• _WHAT TO DO_:
1. Name each dataset mentioned in the passage on CoreFormer's cross-dataset and statistical evaluation.
2. Write the next part of the passage on CoreFormer's cross-dataset and statistical evaluation, picking up after its final sentence.

• _TEXT SHOWN_:
[Start of Attachment]
Cross-Dataset Generalization: To assess the real-world utility and robustness of our model, we performed a challenging cross-dataset generalization experiment. Models were trained exclusively on LIDC-IDRI and then directly evaluated on two unseen target datasets-NSCLC-Radiomics and MosMedData-without any fine-tuning. As shown in Table 3, CoreFormer demonstrates exceptional generalization capabilities.

Table 3 Cross-dataset generalization performance on NSCLC-Radiomics and MosMedData

On NSCLC-Radiomics, which contains large, non-spherical lung tumors, CoreFormer achieves the best performance across all metrics, with a Dice score of 83.2% and a Boundary F1 score of 80.3%. This result is particularly significant, as it shows that the inductive biases of our model, designed for nodules, successfully transfer to more complex and varied tumor morphologies. The emphasis on smooth geometric evolution from a core structure allows it to handle these challenging shapes better than conventional voxel-based methods, which often produce fragmented boundaries.

Similarly, on the MosMedData dataset, which features highly irregular and multi-focal infectious lesions from COVID-19 patients, CoreFormer again delivers the top results (78.8% Dice, 77.0% BF1). This task is challenging for models that lack strong shape priors. Our method’s core-conditioned geodesic modeling acts as a powerful form of regularization, suppressing noisy predictions and preserving shape coherence even for amorphous structures. These results confirm that CoreFormer’s architectural principles provide a versatile and robust foundation that generalizes far beyond its initial training domain.

Statistical Significance and Prediction Stability: To verify the reliability of our findings, we conducted a statistical analysis on the LIDC-IDRI test set using paired t-tests, with the results presented in Table 4. The analysis reveals that CoreFormer not only achieves the highest mean performance but also exhibits the greatest prediction stability. With a mean Dice score of 88.7% and the lowest standard deviation (2.6), our model demonstrates consistently high accuracy across diverse nodule appearances, unlike competing models which show higher variance.

Table 4 Statistical comparison of Dice (%) and Hausdorff Distance (HD, mm) between CoreFormer and other SOTA methods on LIDC-IDRI

Crucially, the performance improvements are statistically significant. The computed p values for both Dice and HD comparisons against all baseline methods are well below the 0.05 threshold, with most being less than 0.01. For instance, the improvement over a strong baseline like STUNet is significant for both Dice (p = 0.021) and HD (p = 0.034). This statistical validation confirms that the performance gains achieved by CoreFormer are not attributable to random chance or dataset bias. The combination of superior mean accuracy, lower prediction variance, and statistically significant improvements provides compelling evidence that our proposed method introduces a meaningful and robust advancement over existing segmentation models.
[End of Attachment]
• _DATASET RECORDS_:
[Start of Attachment]
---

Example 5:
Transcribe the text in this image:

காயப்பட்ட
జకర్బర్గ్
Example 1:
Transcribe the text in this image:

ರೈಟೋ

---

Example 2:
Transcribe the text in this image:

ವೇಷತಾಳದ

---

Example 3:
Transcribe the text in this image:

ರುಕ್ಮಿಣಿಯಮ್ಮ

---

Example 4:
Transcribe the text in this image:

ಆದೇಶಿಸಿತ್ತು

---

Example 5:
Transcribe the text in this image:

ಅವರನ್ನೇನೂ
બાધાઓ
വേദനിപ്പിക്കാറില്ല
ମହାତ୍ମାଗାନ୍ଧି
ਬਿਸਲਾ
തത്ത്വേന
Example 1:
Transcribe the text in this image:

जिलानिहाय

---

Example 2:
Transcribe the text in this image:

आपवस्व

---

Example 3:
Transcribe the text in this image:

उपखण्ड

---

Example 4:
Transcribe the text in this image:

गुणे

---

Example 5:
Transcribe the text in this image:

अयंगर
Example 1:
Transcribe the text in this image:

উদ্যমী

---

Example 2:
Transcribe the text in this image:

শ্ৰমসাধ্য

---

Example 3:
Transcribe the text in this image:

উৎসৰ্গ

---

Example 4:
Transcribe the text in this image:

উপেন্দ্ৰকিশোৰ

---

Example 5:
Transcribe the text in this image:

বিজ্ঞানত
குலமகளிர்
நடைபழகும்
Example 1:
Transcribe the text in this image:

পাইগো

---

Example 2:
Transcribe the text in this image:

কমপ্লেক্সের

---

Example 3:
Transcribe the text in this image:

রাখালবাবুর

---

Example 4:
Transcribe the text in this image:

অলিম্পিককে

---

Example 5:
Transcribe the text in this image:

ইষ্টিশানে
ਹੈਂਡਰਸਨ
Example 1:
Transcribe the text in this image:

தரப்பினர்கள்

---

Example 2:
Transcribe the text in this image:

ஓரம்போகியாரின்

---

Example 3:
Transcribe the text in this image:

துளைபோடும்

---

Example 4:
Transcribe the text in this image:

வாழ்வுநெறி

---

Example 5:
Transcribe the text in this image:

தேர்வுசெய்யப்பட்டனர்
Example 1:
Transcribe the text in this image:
[End of Attachment]
• _TASK ANSWERS_:
1. LIDC-IDRI, NSCLC-Radiomics, MosMedData

2.
Ablation studies

To rigorously validate the architectural design of CoreFormer and quantify the contribution of its individual components, we conducted a series of ablation studies on the LIDC-IDRI dataset. These experiments systematically deconstruct the framework to isolate the impact of the Structural Core Predictor, the Context-Aware Shape Decoder (CAS-Decoder), and the Feature Manifold Regularization scheme.

Dissection of CoreFormer’s Architectural Components: Our analysis, summarized in Table 5 and Fig. 2, demonstrates that each component of the CoreFormer architecture plays a critical and synergistic role in achieving state-of-the-art performance. The full, unmodified model serves as the benchmark, achieving a Dice score of 88.7% and a Boundary F1 score of 87.6%, with the lowest boundary errors (2.54 mm HD and 0.93 mm ASSD).

Table 5 Ablation study results on the LIDC-IDRI dataset

Fig. 2: Visualization of the ablation study results.

The bar chart compares the Dice Score and Boundary F1 Score for the full CoreFormer model and its variants with specific components removed or replaced, highlighting the contribution of each component to overall performance.

Removing the Structural Core Predictor and relying on a geometric center forces the model to anchor its shape generation process without anatomical guidance. This results in a notable performance drop (Dice to 86.9%, BF1 to 84.9%) and a significant increase in boundary error (HD to 3.12 mm). The qualitative results in Fig. 3 (column “w/o SCP”) visually confirm this, showing segmentation masks that are noticeably offset and asymmetric, underscoring the importance of learning an intrinsic, anatomically-aware core.

Fig. 3: Qualitative comparison of segmentation results on representative CT slices.

This figure visually contrasts the segmentation masks produced by the full CoreFormer model with those from ablated variants against the ground truth (GT). The variants shown are: a model without the Context-Aware Shape Decoder ('w/o CAS-Decoder') and a model without the Structural Core Predictor ('w/o SCP'). This comparison illustrates the improvements in boundary adherence and topological consistency achieved by the full model.

Ablating the Context-Aware Shape Decoder (CAS-Decoder) leads to a further decline across all metrics (Dice to 86.1%, BF1 to 83.7%). As seen in Fig. 3 (column “w/o Decoder”), this variant produces irregular and fragmented masks. This highlights the decoder’s crucial function in evolving a smooth and continuous boundary along learned geodesic paths, a capability that a conventional decoder lacks.

The removal of the Feature Manifold Regularization during training results in the poorest performance among the module removal variants (Dice of 85.4%). Although this module is not active during inference, its absence during training leads to a less discriminative feature space, which consequently hampers the downstream prediction and decoding tasks. This confirms that explicitly structuring the latent space is vital for robust feature learning.

Finally, replacing the entire dual-branch decoder with a standard Voxel-wise Classifier, which mimics a conventional U-Net-like architecture, causes the most substantial performance degradation (Dice to 85.0%, BF1 to 81.9%). This variant struggles to maintain spatial continuity and fails to leverage any geometric priors, resulting in the jagged, fragmented, and anatomically inconsistent masks shown in Fig. 3. The sharp decline in boundary metrics (HD of 3.58 mm, ASSD of 1.41 mm) unequivocally demonstrates the limitations of purely local, voxel-level predictions and highlights the superiority of our global, shape-aware generation process.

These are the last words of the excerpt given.